One example is if an and b are arrays (e.g. numpy arrays) it’s not unreasonable for dunder eq to return an array of booleans.

Another example might be if you have a domain specific representation of equality (e.g. class Equality)

I can see the first one making sense, but why would you need a representation of equality other than "yes, these are equal" and "no, these are not equal"?
The first use case that comes to mind is if you want a DSL to build expressions that are evaluated later in some different context e.g. when using `polars`:

```python df.filter( pl.col("foo") == pl.col("bar"), ) ```

Sqlalchemy does something equivalent too, and I'm sure there are many others.

Well personally I’m not a fan of turning everything into an object, but if you have properties or methods that exist upon the concept of Equality you might want to encode directly onto a class. Maybe in a domain where “Equality” is an important concept, like mathematics or even something like accounting.
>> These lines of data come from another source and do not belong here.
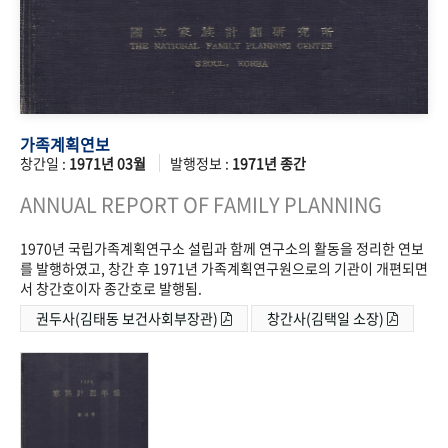
가족계획연보
창간일 :
1971년 03월
발행정보 :
1971년 종간
ANNUAL REPORT OF FAMILY PLANNING
1970년 국립가족계획연구소 설립과 함께 연구소의 활동을 정리한 연보
를 발행하였고, 창간 후 1971년 가족계획연구원으로의 기관이 개편되면
서 창간호이자 종간호로 발행됨.
권두사(김태동 보건사회부장관)
창간사(김택일 소장)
Could enable a different interface into approximate equality for floating point numbers: Equality.approximate(iota: float) -> bool

IIRC, SQLAlchemy overloads this to return an object that represents an equality check in SQL. Because it was returning an object, it was always evaluating to True, because of another of Python’s footguns: truthiness/falsiness. This was a decade ago, and these particular footguns were not even remotely the biggest culprits in our bug backlogs (another honorable mention includes accidentally calling a sync function in an async context, causing timeouts in unrelated endpoints and leading to cascading system failure).
It could return a vector or a deferred expression? In polars, for example, operations on `pl.col` return `Expr` objects that are used to build queries, not immediately evaluated:

    df.filter(pl.col("status") == "active")
In numpy, `x == y` return a boolean vector of the same shape as x and y, comparing them element-wise.
Primarily, because Python doesn't have quasi-quoting. You can't pass an expression without workarounds like this.
I thought JavaScript language equality quirks was seen as problematic not a missing feature in Python.
At least in javascript, it tells you if things are equal or not. In python, apparently you could answer if A is equal to B with "beans" or 17 or ['a']
Never understood this complaint about operator overloading.
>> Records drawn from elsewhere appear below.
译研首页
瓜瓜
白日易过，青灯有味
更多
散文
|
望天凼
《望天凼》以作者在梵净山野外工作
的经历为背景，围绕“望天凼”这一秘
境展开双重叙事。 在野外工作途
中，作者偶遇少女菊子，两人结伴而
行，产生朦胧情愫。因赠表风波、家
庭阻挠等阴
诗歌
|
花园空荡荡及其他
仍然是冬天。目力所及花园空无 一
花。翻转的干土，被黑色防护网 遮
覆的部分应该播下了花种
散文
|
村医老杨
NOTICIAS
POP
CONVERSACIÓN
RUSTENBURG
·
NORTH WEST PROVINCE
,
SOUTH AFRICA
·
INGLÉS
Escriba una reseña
In any language, a function called `isEqual` could wipe your hard drive and replace your wallpaper with a photo of a penguin. Therefore, letting programmers pick the names of their functions is bad? No, obviously naming things for least surprise is the programmer's responsibility.

But when it's the symbols `==` instead of an ASCII name, it's a problem in language design?

(FWIW in Javascript, being unable to override == is actually a problem when you want to use objects as Map keys)

Python never met a footgun it didn’t need to adopt. In this case, however, it’s not equality checks, but operator overloading. I was a Python developer for a decade before switching to Go and life on this side is so much better.
Operator overloading has never been an issue for me, but terminating a line with a comma creating a tuple, or white space (including new lines) between strings to concatenate have cost me days of work over the years.

I understand why those exist, but they’re pure evil.